Minnesota has played in a league-high-tying 36 clutch games. It’s 15-21 in those games and has a 41.7 win percentage, the sixth-worst in the NBA. The Wolves are shooting 41.4% from the floor in clutch time (21st league-wide), 26.6% from deep (26th), and their opponents have outscored them by 52 points, worse than any other team.
Edwards has contributed to those struggles. He’s shooting 40.2% from the floor in clutch time, 30.4% from deep, and has 11 turnovers and nine assists.
How could a fanbase trust and believe in a team that can’t execute down the stretch, headed by a player whose shot dries up in the last five minutes and relies on hero shots early in the shot clock? Wolves fans know how important it is to have closers. Luka Dončić and Kyrie Irving had ice water in their veins against Minnesota in the West finals.

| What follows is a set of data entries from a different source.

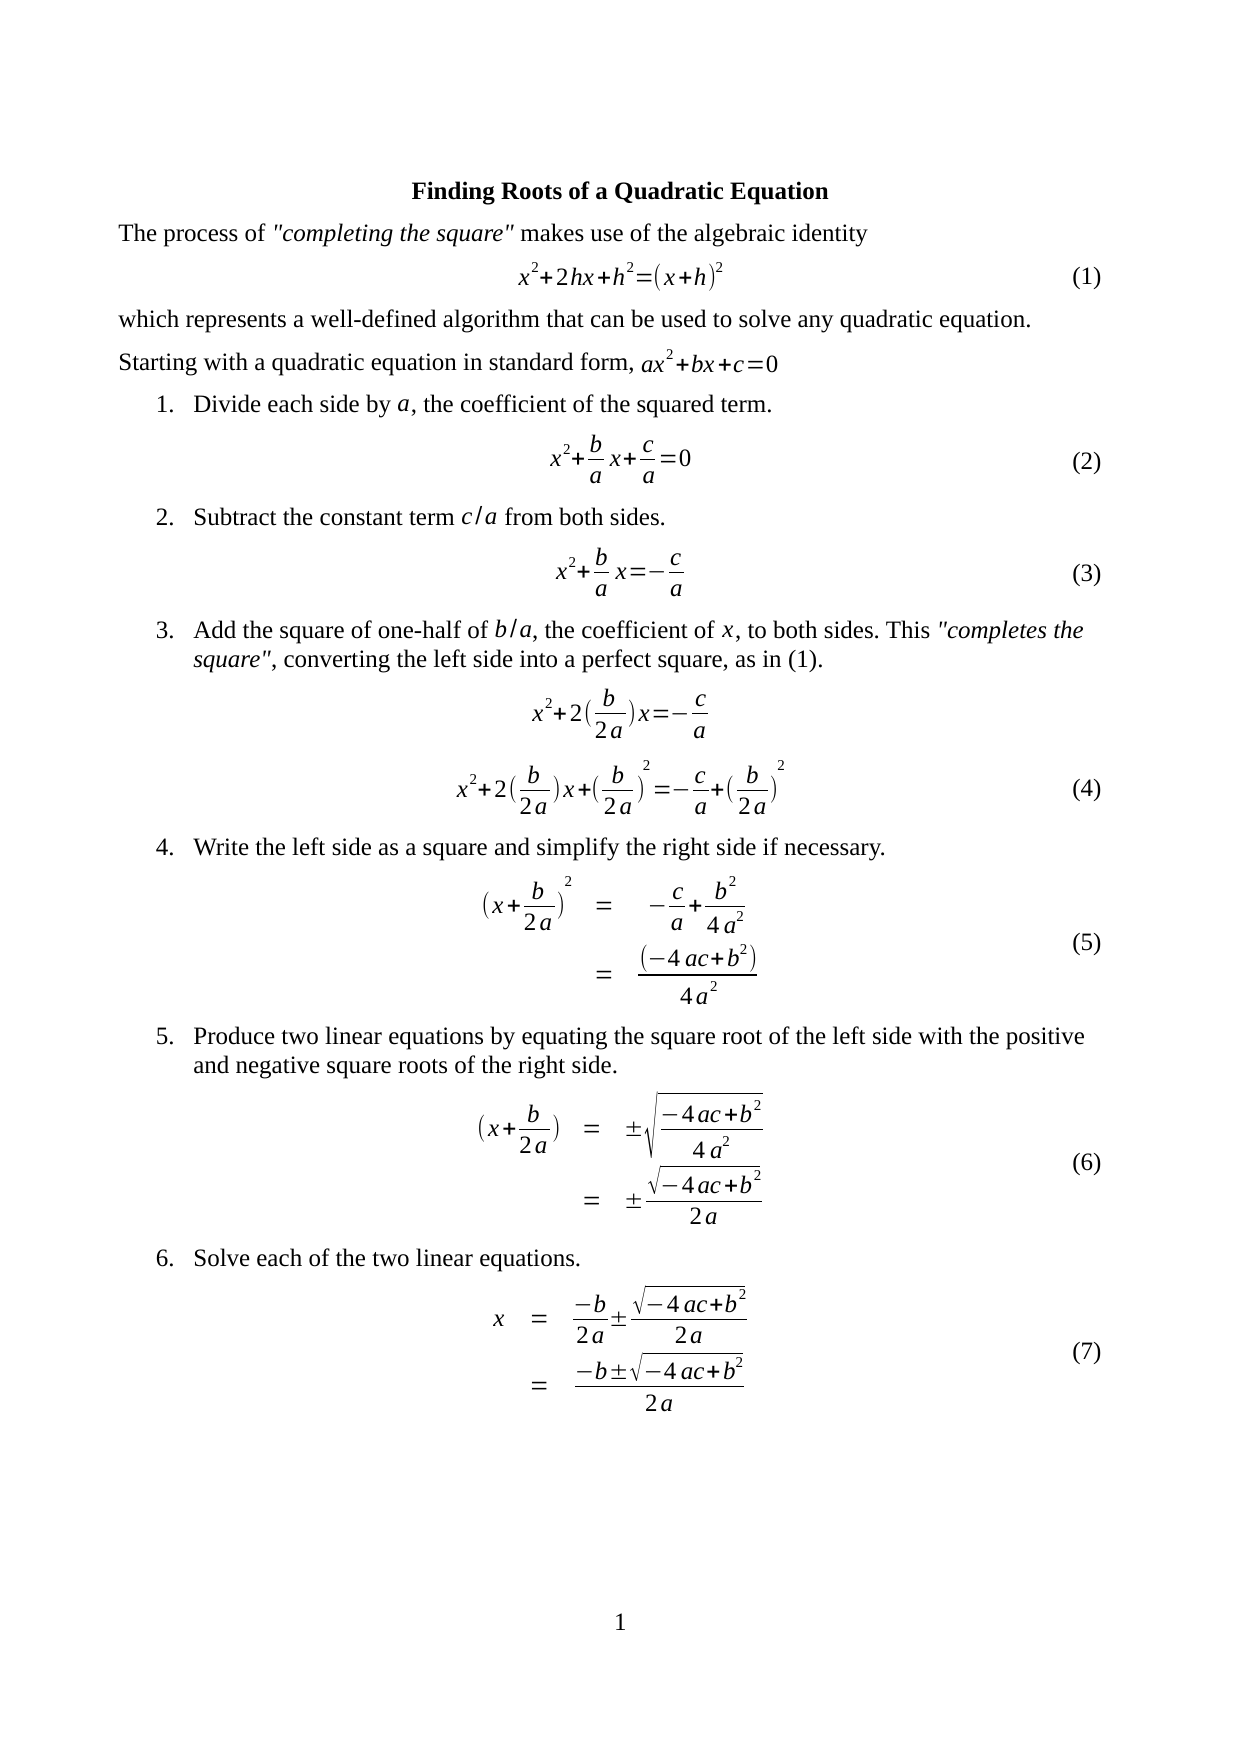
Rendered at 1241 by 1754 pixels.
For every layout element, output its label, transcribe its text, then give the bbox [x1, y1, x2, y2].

list Write the left side as a square and simplify the right side if necessary. [156, 832, 1122, 860]
list Produce two linear equations by equating the square root of the left side with the positive and negative square roots of the right side. [156, 1021, 1122, 1079]
list Solve each of the two linear equations. [156, 1243, 1122, 1272]
text Starting with a quadratic equation in standard form, [118, 346, 1122, 377]
list (2) [1072, 446, 1101, 474]
text The process of "completing the square" makes use of the algebraic identity [118, 218, 1122, 246]
list (3) [1072, 558, 1101, 587]
text (1) [1072, 261, 1101, 290]
list (4) [1072, 773, 1101, 802]
text which represents a well-defined algorithm that can be used to solve any quadratic equation. [118, 304, 1122, 333]
list Divide each side by , the coefficient of the squared term. [156, 389, 1122, 418]
list Add the square of one-half of , the coefficient of , to both sides. This "completes the square", converting the left side into a perfect square, as in 1. [156, 615, 1122, 672]
text emacksnotes [118, 131, 1122, 164]
text Finding Roots of a Quadratic Equation [118, 176, 1122, 205]
list (5) [1072, 927, 1101, 955]
list Subtract the constant term from both sides. [156, 502, 1122, 531]
list (7) [1072, 1336, 1101, 1365]
list (6) [1072, 1147, 1101, 1175]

The Wolves welcomed the Thunder back into Target Center in their next game. They stayed competitive the entire night, taking a five-point lead with 8:11 left in the fourth. OKC had its moments, scoring 42 points in the third and shooting 7 of 11 from deep in the fourth. However, the Wolves – who were still down DiVincenzo, Randle, and Gobert – played like a team that knows they can hang with a team like the Thunder, possibly in a playoff series. Still, Oklahoma City was better in the clutch.
It’s difficult to gauge where the Wolves sit. They are tied for eighth in the Western Conference and have the third-easiest remaining schedule after their back-to-back set against the Thunder. There is also optimism that Randle and DiVincenzo could return during Minnesota’s four-game road trip that ends on March 2.
The Wolves could finish with one of the best records over the season’s final two months. They have shown they can be a team no one wants to see in the postseason. However, the Wolves continue to have untrustworthy habits that they can’t shake.
With 24 regular games remaining, we still don’t know who the Wolves are, and fans wonder if they should believe in this team. We will probably not know what Minnesota is capable of and who it truly is until this season ends. Maybe that comes with an exit in the Play-In Tournament. Perhaps the Wolves get a bad matchup in the first or second round and get bounced. Or maybe they can fight with the best teams in the West and surprise everyone.
Both options seem likely to a certain extent, given how the Wolves have played this season.